- [Exercise] From the line with "focal_mm: 6.76" to the final line of the data below, please write out every line exactly, with no pictures.

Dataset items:

=== Begin Enclosure ===

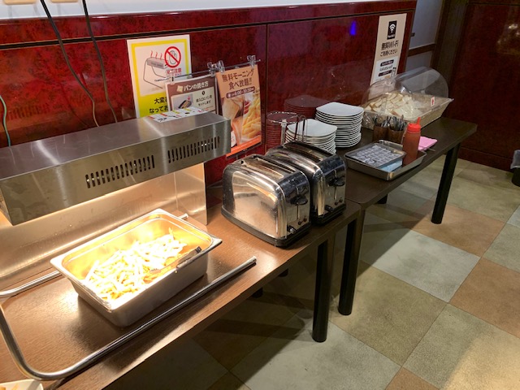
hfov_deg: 67.3
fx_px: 391
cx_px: 260
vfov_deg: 53.1
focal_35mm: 26
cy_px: 195
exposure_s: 1/50
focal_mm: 4.25
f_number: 1.8
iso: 250
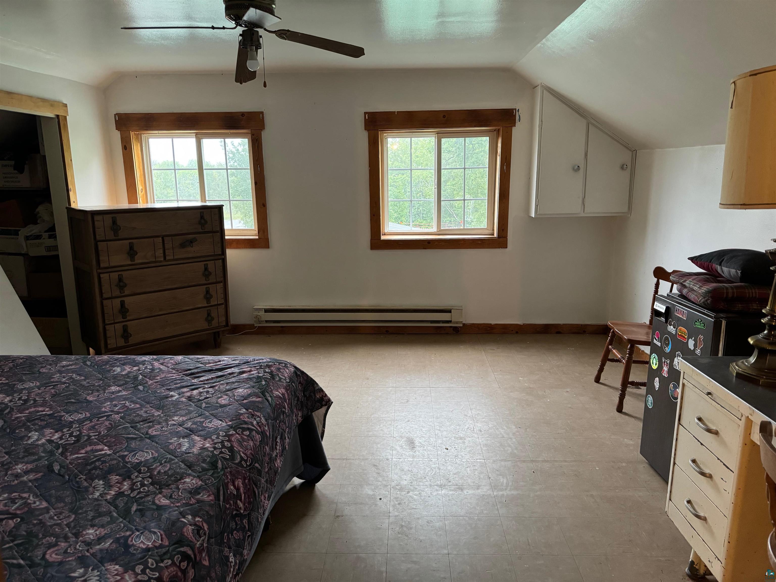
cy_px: 291
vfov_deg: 56.8
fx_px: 538
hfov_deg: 71.6
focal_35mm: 24
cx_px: 388
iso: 640
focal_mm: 6.76
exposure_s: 1/60
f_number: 1.78
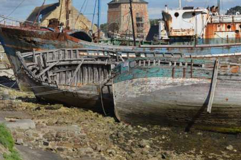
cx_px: 186
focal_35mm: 124
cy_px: 21
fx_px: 830
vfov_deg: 11.0
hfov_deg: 16.4
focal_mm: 70
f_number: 11
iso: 125
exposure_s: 1/320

=== End Enclosure ===

- [Expected answer]
focal_mm: 6.76
exposure_s: 1/60
f_number: 1.78
cx_px: 186
focal_35mm: 124
cy_px: 21
fx_px: 830
vfov_deg: 11.0
hfov_deg: 16.4
focal_mm: 70
f_number: 11
iso: 125
exposure_s: 1/320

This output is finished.